*** Supplied passage ***

After imported, I wrangled the sessions.csv dataset. Since the timestamps were originally stored as strings, we used ymd_hms() to transform them into appropriate datetime objects. Each sessions duration was first determined in seconds and then changed to minutes, which is a more comprehensible unit for the length of gameplay.

In [None]:
# 1. Calculate session length safely
sessions <- sessions |> 
  mutate(
    start_time = ymd_hms(start_time),
    end_time = ymd_hms(end_time),
    session_seconds = as.numeric(difftime(end_time, start_time, units = "secs")),
    session_length = session_seconds / 60  # minutes
  ) |>
  filter(session_length > 0) |>  # ❗ remove negative/zero durations
  select(-session_seconds) |> 
  relocate(session_length, .after = end_time)

*** End of Supplied passage ***
*** Provided data ***

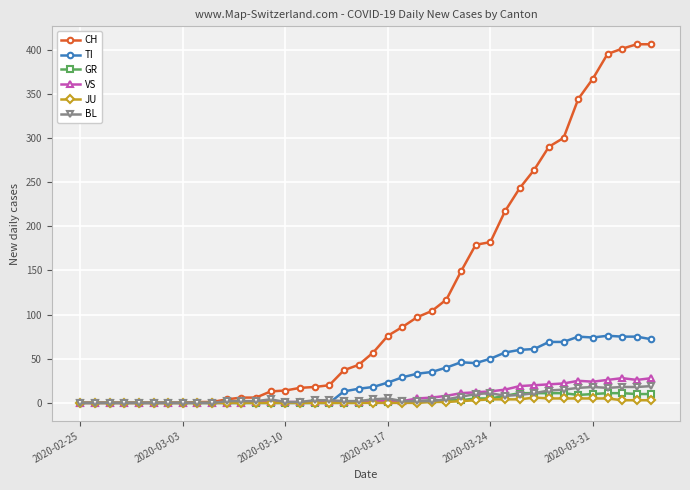

What is the greatest value displayed?

406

*** End of Provided data ***

• _Tasks to carry out_
**1.** In the sessions.csv passage, rewrite the span that starts at "After imported, I" and ends after "relocate(session_length, .after = end_time)", using "session_minutes" wherever "session_length" appears.
**2.** According to the sessions.csv passage, which function turned the string timestamps into datetime objects?
**3.** Go on with the sessions.csv passage from the point where it stops.

• _Answer set_
**1.**
After imported, I wrangled the sessions.csv dataset. Since the timestamps were originally stored as strings, we used ymd_hms() to transform them into appropriate datetime objects. Each sessions duration was first determined in seconds and then changed to minutes, which is a more comprehensible unit for the length of gameplay.

In [None]:
# 1. Calculate session length safely
sessions <- sessions |> 
  mutate(
    start_time = ymd_hms(start_time),
    end_time = ymd_hms(end_time),
    session_seconds = as.numeric(difftime(end_time, start_time, units = "secs")),
    session_minutes = session_seconds / 60  # minutes
  ) |>
  filter(session_minutes > 0) |>  # ❗ remove negative/zero durations
  select(-session_seconds) |> 
  relocate(session_minutes, .after = end_time)

**2.** ymd_hms()

**3.**
sessions 

This information was then aggregated to calculate each individuals total playtime and number of sessions

In [None]:
# 2. Summarize playtime + sessions per player
session_summary <- sessions |> 
  group_by(hashedEmail) |> 
  summarize(
    total_playtime = sum(session_length, na.rm = TRUE),
    session_count = n()
  )
session_summary 

Such session data was then joined with players.csv to give a combined dataset

In [None]:
# 3. Join with players dataset
player_data <- players |>
  left_join(session_summary, by = "hashedEmail")
player_data

Following the merge, the relevent columns were cleaned and selected, to remove players with no playtime and dealing with any missing values. 

In [None]:
# 4. Prepare modeling data
model_data <- player_data |> 
  select(subscribe, Age, total_playtime, session_count) |> 
  drop_na() |>   
  filter(total_playtime > 0)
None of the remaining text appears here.